Pluto central in battle of the planets

Leading astronomers are to vote on a proposal that would redefine what a planet is and could see the demotion of Pluto.

The planet club in the solar system could be reduced to eight

About 2,500 astronomers from 75 countries are in Prague for the annual assembly of the International Astronomical Union and on Thursday they could condemn Pluto, discovered in 1930 and the most recent addition to the solar system, to the status of a “dwarf”.

The IAU was looking to retain Pluto’s planetary status and bring in a further three similar-sized celestial bodies into the solar system, the new members being known as “Plutons”, meaning an object like Pluto.

The rationale was their initial draft definition of a planet: Any object larger than nearly 800km in diameter that orbits the sun, has a mass roughly one-12,000th that of Earth and has enough self-gravity to pull itself into a round shape.

Heated debate

However, that proposal appears to have been dropped under pressure from opponents, and Earth’s neighbourhood could officially shrink to eight planets from the traditional nine.

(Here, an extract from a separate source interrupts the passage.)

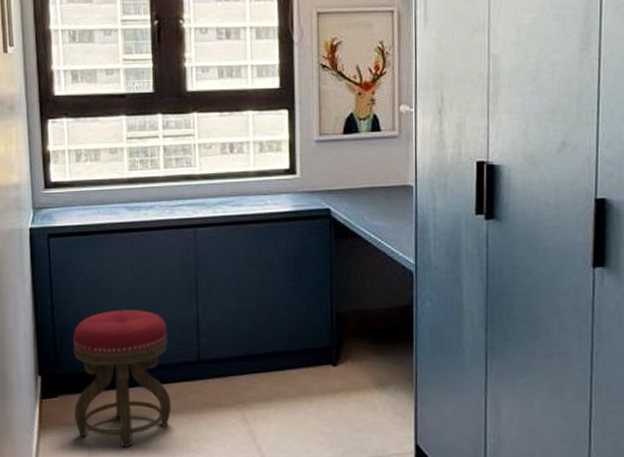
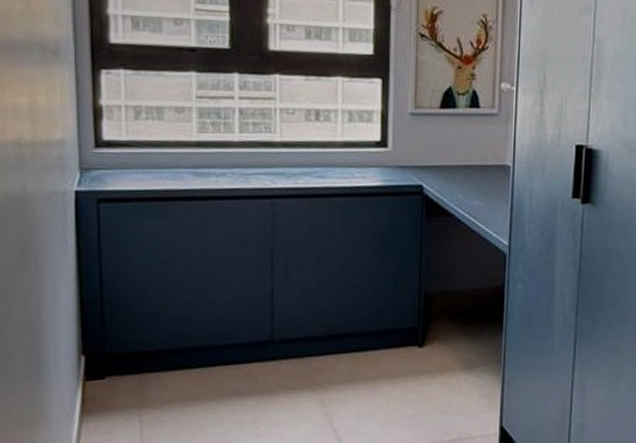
stool: present [73,310,172,448] -> none [124,284,239,433]

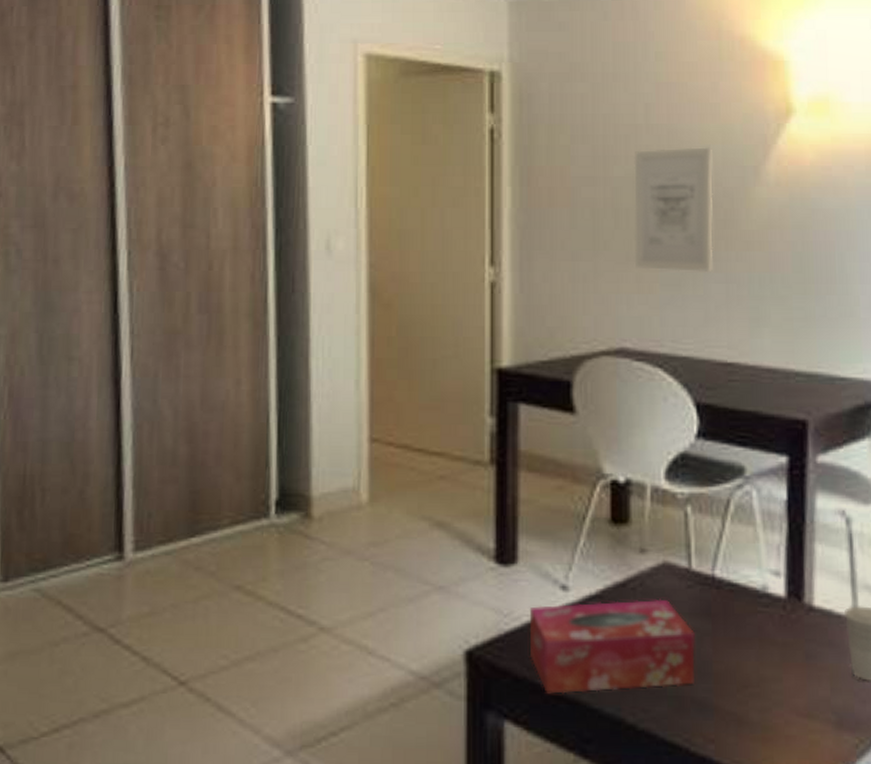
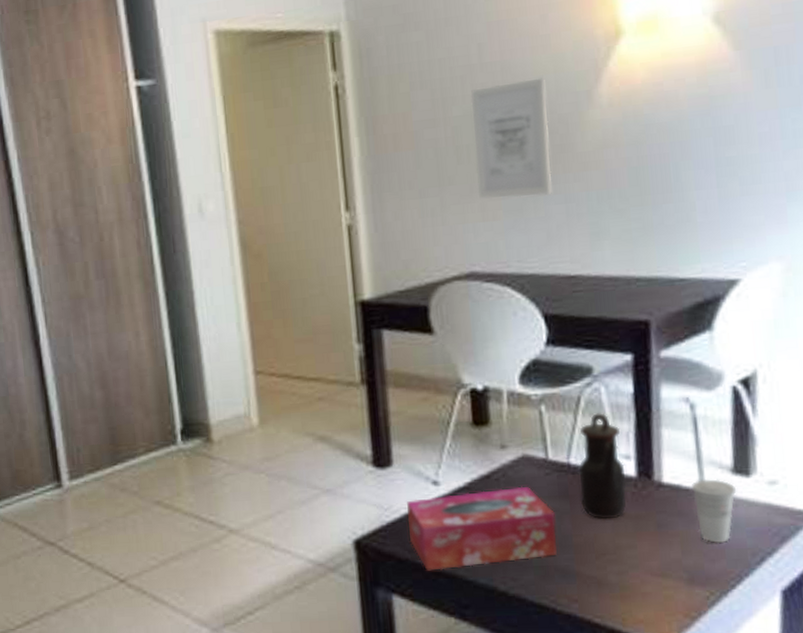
teapot: none [723,520,775,645] -> present [578,413,627,520]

Junichi Watanabe, a Japanese astronomer and a member of the IAU’s planet definition committee, said: “There would be only eight planets, plus the dwarf planets.”

After days of often heated debate, scientists opposing the proposal won some key concessions.

A planet, they insist, must be the dominant object in its area. That would draw a sharp distinction between the eight “classical planets” and Pluto, which would be known as a “dwarf planet”.

Verdict

Pluto’s largest moon, Charon, the asteroid Ceres, which was a planet in the 1800s before it got demoted, and a recently discovered object known as 2003 UB313 and nicknamed Xena, also would be dwarfs.

The precise wording of the definition remained a work in progress on Wednesday.

However, if astronomers agree that a planet must have “orbital dominance” in its own neighbourhood, the new guidelines would eliminate Pluto and the trio of tentative candidates as proper planets.